Saturday, March 19, 2005

In Praise of Joanne Medley

This week brings the final installment in the Museum of Television and Radio's CASSAVETES series. Unfortunately, it goes out with a shrug. "Flip Side," a one-act teleplay that was produced for the CBC, saddles Cassavetes with pedestrian dialogue that insures neither he nor we can get a handle on the character. Simple question: is JJ the DJ afraid of losing his wife or not? His long, angry monologues plow right through whatever might be happening on her end of the phone conversation, and as he builds up steam we get the sense that he’s suffering from monomania. Only when it’s time for commercial breaks does JJ 180 into marital pleas. And then the cycle repeats. “In Pursuit of Excellence" is the story of a college student (played by 35-year-old Glenn Corbett, halfway in his career between The Crimson Kimono and Chisum) standing at the crossroads of dignity and success. Or so the script tells us—myself, I always thought the roads ran together for a stretch.
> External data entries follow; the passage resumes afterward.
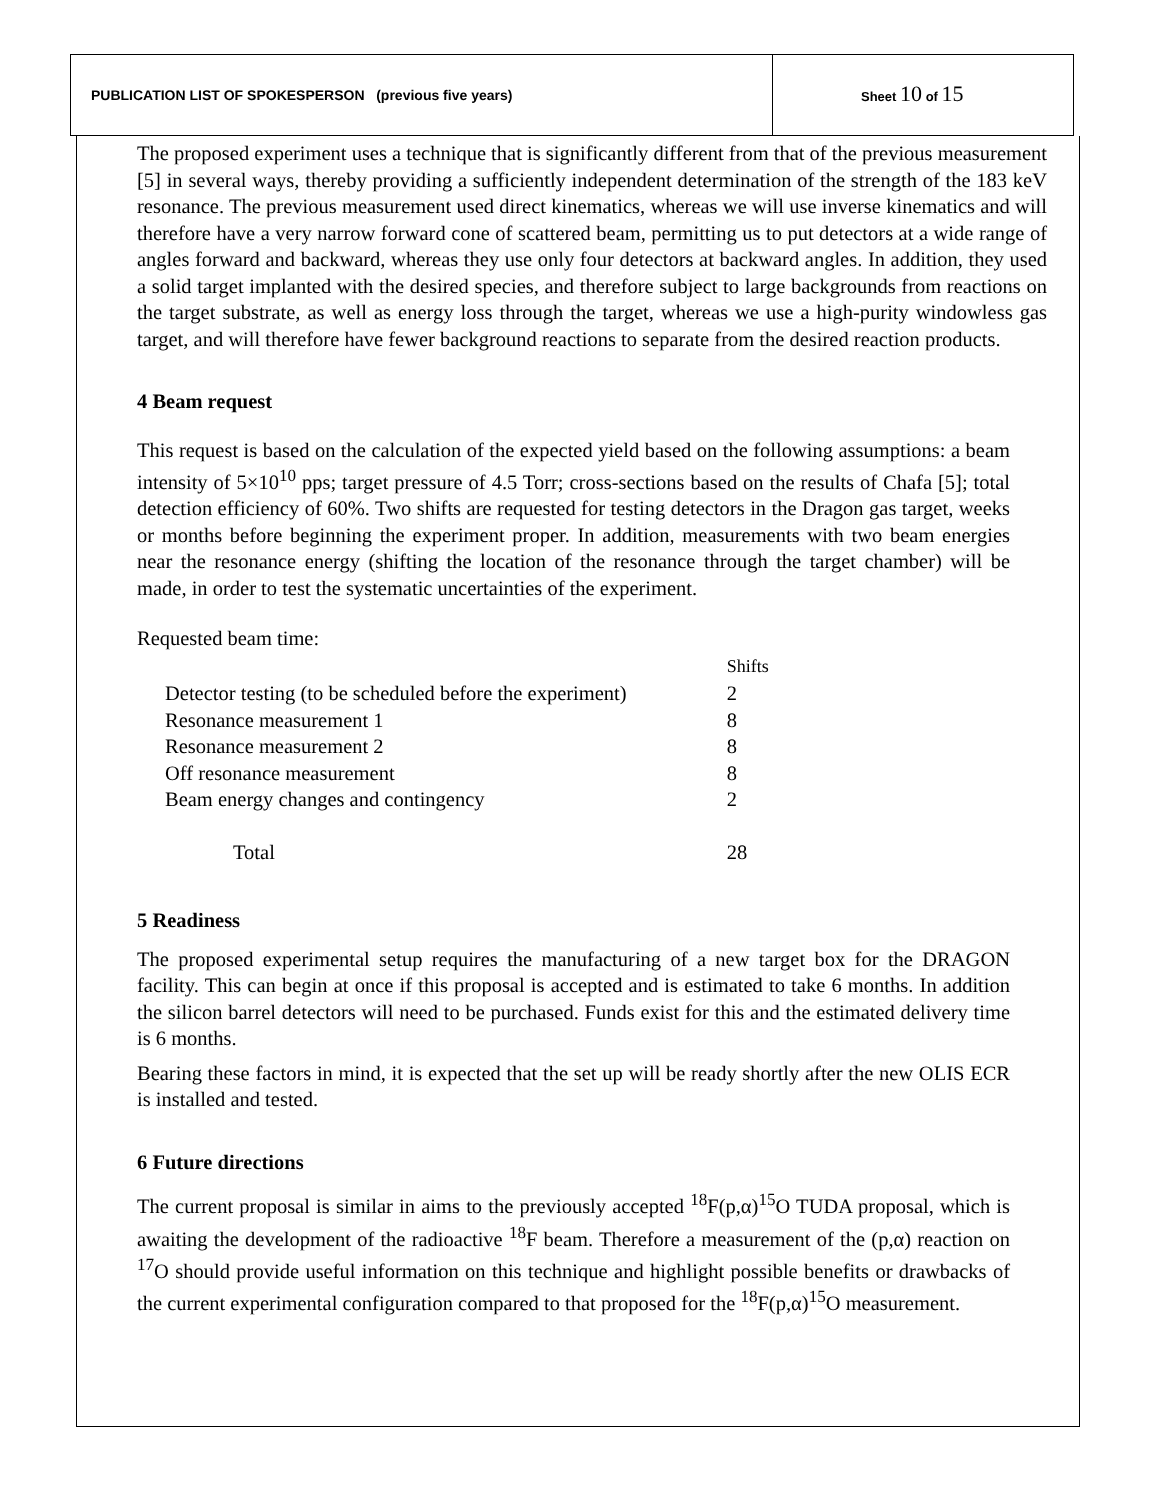PUBLICATION LIST OF SPOKESPERSON (previous five years)
Sheet 10 of 15
The proposed experiment uses a technique that is significantly different from that of the previous measurement [5] in several ways, thereby providing a sufficiently independent determination of the strength of the 183 keV resonance. The previous measurement used direct kinematics, whereas we will use inverse kinematics and will therefore have a very narrow forward cone of scattered beam, permitting us to put detectors at a wide range of angles forward and backward, whereas they use only four detectors at backward angles. In addition, they used a solid target implanted with the desired species, and therefore subject to large backgrounds from reactions on the target substrate, as well as energy loss through the target, whereas we use a high-purity windowless gas target, and will therefore have fewer background reactions to separate from the desired reaction products.
4 Beam request
This request is based on the calculation of the expected yield based on the following assumptions: a beam intensity of 5×10<sup>10</sup> pps; target pressure of 4.5 Torr; cross-sections based on the results of Chafa [5]; total detection efficiency of 60%. Two shifts are requested for testing detectors in the Dragon gas target, weeks or months before beginning the experiment proper. In addition, measurements with two beam energies near the resonance energy (shifting the location of the resonance through the target chamber) will be made, in order to test the systematic uncertainties of the experiment.
Requested beam time:
| | Shifts |
| --- | --- |
| Detector testing (to be scheduled before the experiment) | 2 |
| Resonance measurement 1 | 8 |
| Resonance measurement 2 | 8 |
| Off resonance measurement | 8 |
| Beam energy changes and contingency | 2 |
| Total | 28 |
5 Readiness
The proposed experimental setup requires the manufacturing of a new target box for the DRAGON facility. This can begin at once if this proposal is accepted and is estimated to take 6 months. In addition the silicon barrel detectors will need to be purchased. Funds exist for this and the estimated delivery time is 6 months.
Bearing these factors in mind, it is expected that the set up will be ready shortly after the new OLIS ECR is installed and tested.
6 Future directions
The current proposal is similar in aims to the previously accepted <sup>18</sup>F(p,α)<sup>15</sup>O TUDA proposal, which is awaiting the development of the radioactive <sup>18</sup>F beam. Therefore a measurement of the (p,α) reaction on <sup>17</sup>O should provide useful information on this technique and highlight possible benefits or drawbacks of the current experimental configuration compared to that proposed for the <sup>18</sup>F(p,α)<sup>15</sup>O measurement.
Despite the best intentions of John “Chief Inspector in Dial M for Murder” Williams (whose office is the same set on which James Mason drugged Cary Grant in North by Northwest), Corbett chooses “dignity.” For added interest, there’s an inarguably homoerotic moment between Corbett and one of his stoic roommates, which actually takes place IN A CLOSET (another roommate, inexplicably nude, is later seen in the background, tastefully positioned behind a desk). Also features Ed Begley the First, looking his Clowes-rendered best, and Fred Draper, who seems to be seated at a long banquet table in every movie in which he appears.